What happens to us when we die? It’s a question that has exercised humanity’s finest minds since those humans have been around to have them – and has been recently the subject of a number of groundbreaking scientific studies.

 Now, a Reddit thread has posed the question specifically to those who have been clinically dead and then revived, and has received hundreds of responses. Though the veracity of the answers has to be taken with a small pinch of salt, the answers from what essentially amounts to a large survey on the subject can be broken down into three categories.
 There are those who felt nothing at all; those who had an experience of light and some interaction with another person/being; and those who felt they could watch what was happening while they were “dead” without being able to do anything.
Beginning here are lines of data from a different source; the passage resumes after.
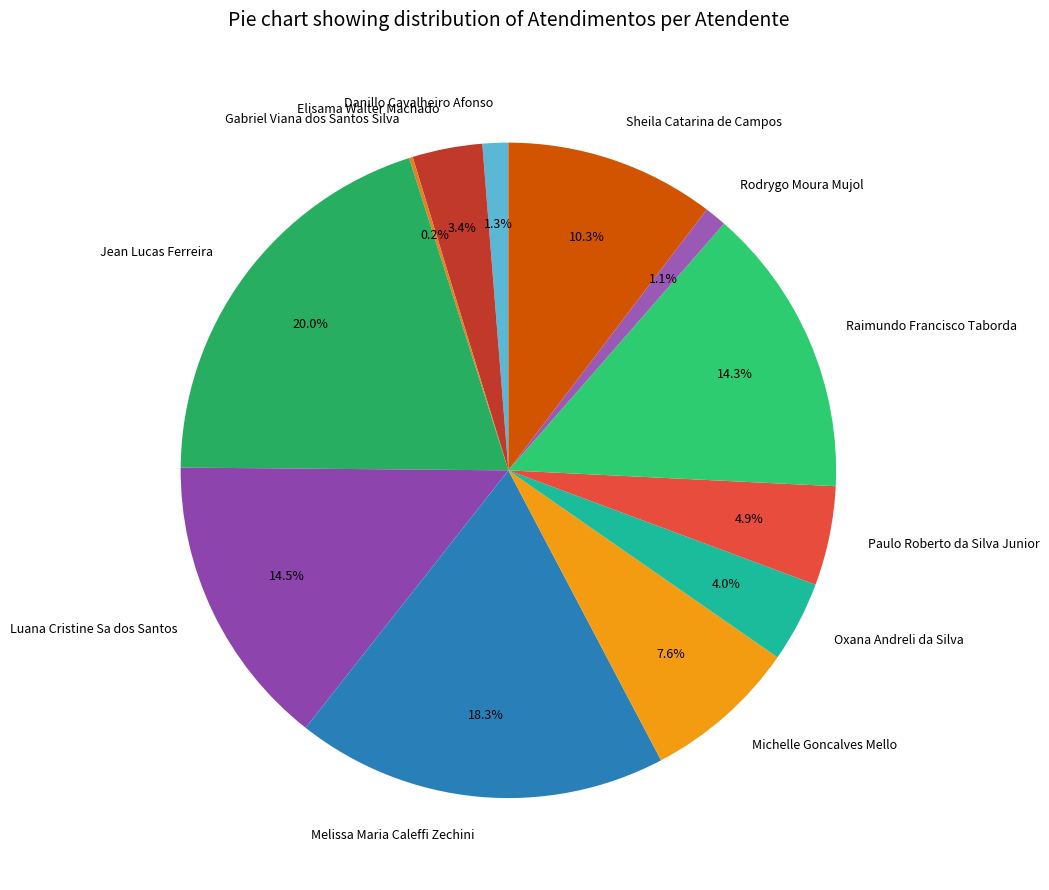

Which slice is the largest?

Jean Lucas Ferreira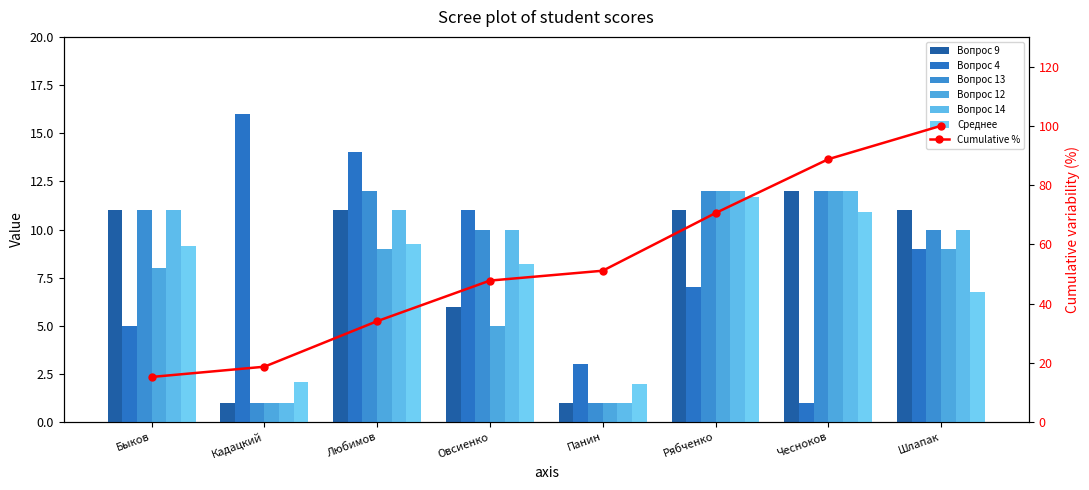

Which series has the largest total across all categories?

Вопрос 13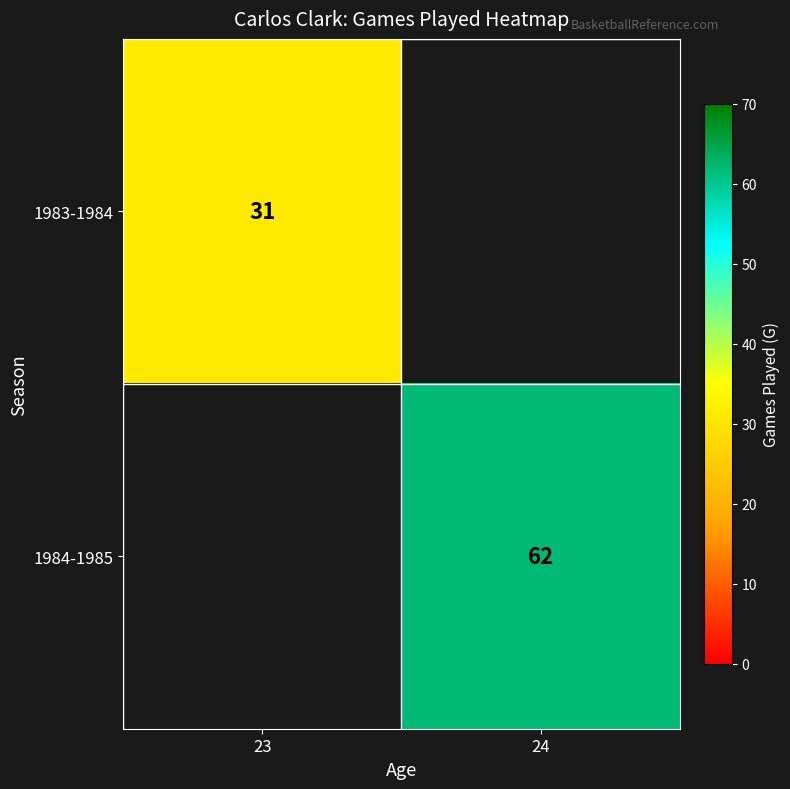

At which category does the chart reach its minimum across all series?

23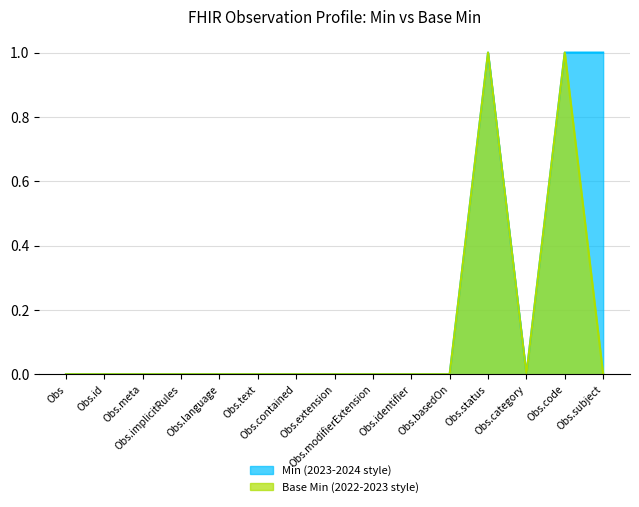

Does the chart display data point markers on the line(s)?

No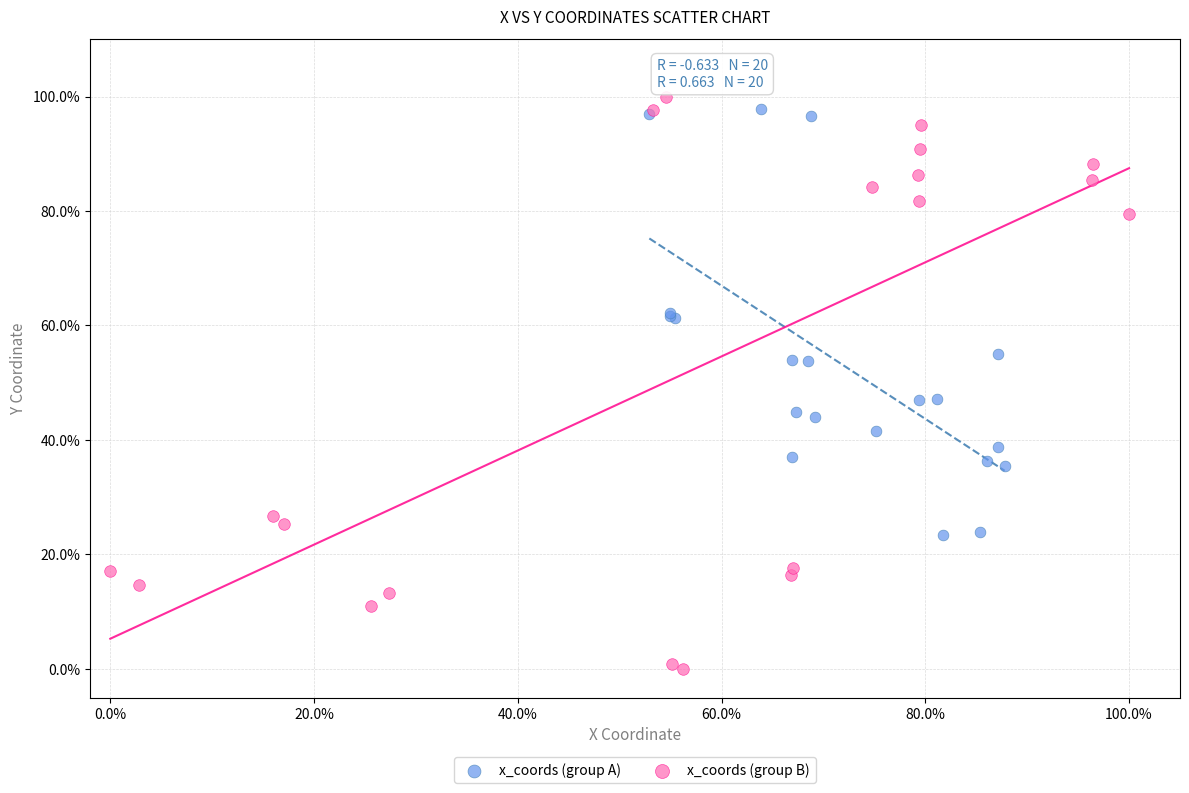

What are all the series names shown in the legend?

x_coords (group A), x_coords (group B)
The first group corresponds closely with the answers of a single Redditor who officially died twice and recently invited questions on the topic from other users.
The latter group, meanwhile, appears to agree with the work of Dr Sam Parnia, who sought out cardiac arrest patients and found that almost 40 per cent described having some form of “awareness” at a time when they were clinically dead. Here is a taster of some of the Reddit users’ responses – which don’t seem to have produced a consensus on the topic just yet:

 "I was getting an angiogram done, wide awake watching the screen and talking to the doctor. Alarms started to go off and everyone became panicked. My world became soft and foggy and everything faded to black. Next thing I remember was opening my eyes and hearing a Dr say "we got him back". It was really a peaceful feeling more than anything."
"I collapsed during a class presentation one day. All breathing and blood circulation stopped. I felt as if I was plummeting down an endless hole while my peers cried for help.
I was revived and still have no memory of the little bit of time before and after my death." "Overdosed on heroin, EMTs said my heart stopped.
Didn't see anything, just like sleeping with no dreams." "I collapsed at a work meeting in February 2014 and had no pulse or cardiac rhythm for about five minutes. My last memory was from about an hour prior to the incident, and my next memory was from two days later, when I emerged from a medically-induced coma." "I flatlined for around 40 seconds. It was like falling asleep without dreaming, no sense of self."